Jace climbed. Lyra followed. Gideon brought up the rear, his hand never leaving the weapon at his hip.
The manhole cover at the top was rusted shut. Gideon braced his shoulder against it and pushed, his muscles straining, the metal groaning in protest. It gave way with a screech that seemed to split the night. Cool air rushed in, carrying the scent of wet leaves and diesel.
They emerged into a lot overgrown with weeds, the skeletal remains of the textile mill rising against the moon. The river was a silver thread in the distance, just visible through the gaps in the buildings.
Gideon pulled the manhole cover back into place, then scanned the perimeter. No headlights. No movement. For now, they were alone.
He turned to Lyra. She was leaning against a rusted beam, her face pale and streaked with grime, her chest heaving. Jace clung to her leg, his eyes wide and glassy.
“We need to keep moving,” Gideon said. “There’s a safe house two miles east. We can—”
Her phone rang.
The sound cut through the quiet like a blade. Lyra fumbled it out of her pocket, her fingers slick with sweat. The screen displayed an unknown number.
She looked at Gideon. He nodded.
She answered.
Victor Aldridge’s voice was smooth as oil, cultured and cold, the voice of a man who had never been told no. “Mrs. Lennox. I trust you’ve had a pleasant evening.”
Lyra’s hand tightened on the phone. “What do you want?”
“You know what I want. Return the boy, and I will let the matter rest. You and your… companion can disappear. I have no interest in your lives.”
“And if I don’t?”
A pause. The silence on the line was heavy, deliberate.
“Then I will salt the earth where your parents sleep.”
Lyra’s breath caught. Her parents. They lived in a quiet suburban house in Ohio. They didn’t know anything about this. They were innocent.
“They have nothing to do with this,” she said, her voice cracking at the edges.
“They have everything to do with this,” Victor replied. “You made sure of that the moment you took what belongs to me.”
The line went dead.
Lyra stared at the phone, her hand trembling. The screen went dark, and she looked up at Gideon with eyes that held no tears—only a cold, burning rage.
“He knows about my parents,” she said. “He knows everything.”

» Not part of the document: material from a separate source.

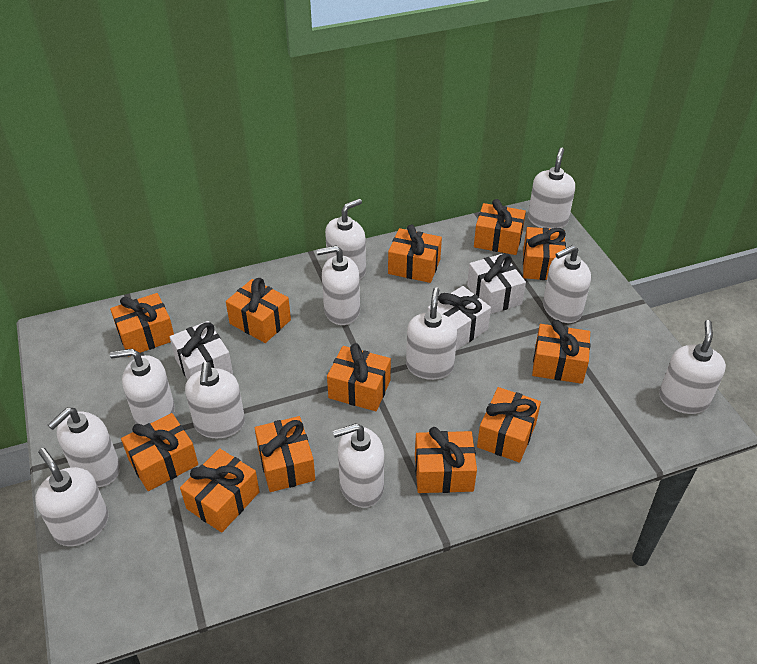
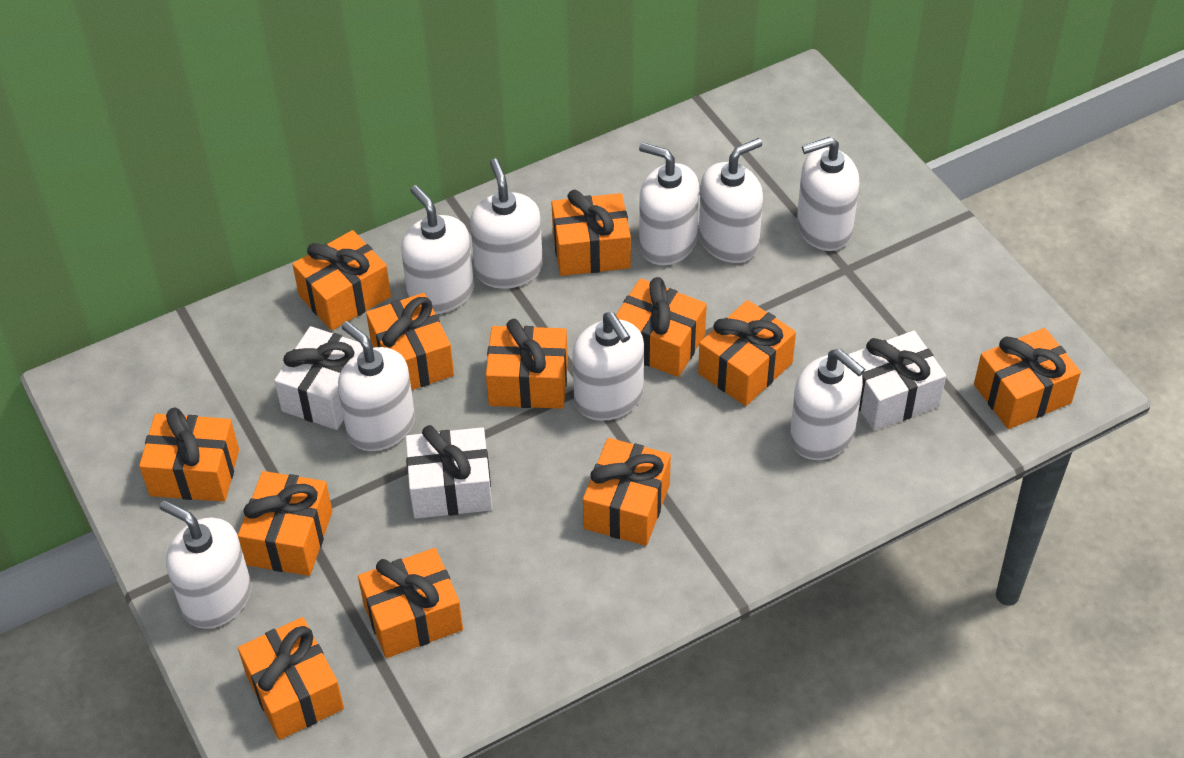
white soap dispenser: 11 -> 9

Gideon took the phone from her hand, pulled the SIM card, and snapped it in half. “Then we make sure he doesn’t get what he wants.”
He turned to Jace, who was watching them with an expression too old for his face. The golden flicker was back in his eyes, steady now, like the ember had caught flame.
“Daddy,” Jace said, his voice small but clear. “The bad man said I was his. Why did he say that?”
Gideon knelt in front of the boy, his hands resting on his small shoulders. “Because he’s wrong. You don’t belong to anyone. You understand?”
Jace nodded, but his eyes were still searching, still waiting for an answer that didn’t come.
Lyra felt the ground shift beneath her. The tracker. The phone call. The threat. It wasn’t random. It was orchestrated. Every piece had been placed with precision, and she had walked into the center of the board without knowing she was playing.
She looked at Gideon—at the man she had run from, the man she had loved, the man whose wolf lived just beneath his skin. She thought of the contract she had signed six years ago, in a lawyer’s office that smelled of old paper and desperation. She thought of the clause she had never fully understood, buried in the fine print, about bloodlines and inheritance and the rights of the father.
She thought of Jace.
And for the first time, she understood what Victor Aldridge truly wanted.
The knowledge hit her like a physical blow, knocking the air from her lungs. She clutched Jace to her chest as the tunnel shook with an explosion—distant, but close enough to rattle the ground beneath their feet.
“Gideon, they don’t want me. They want him alive. What do they want him for?”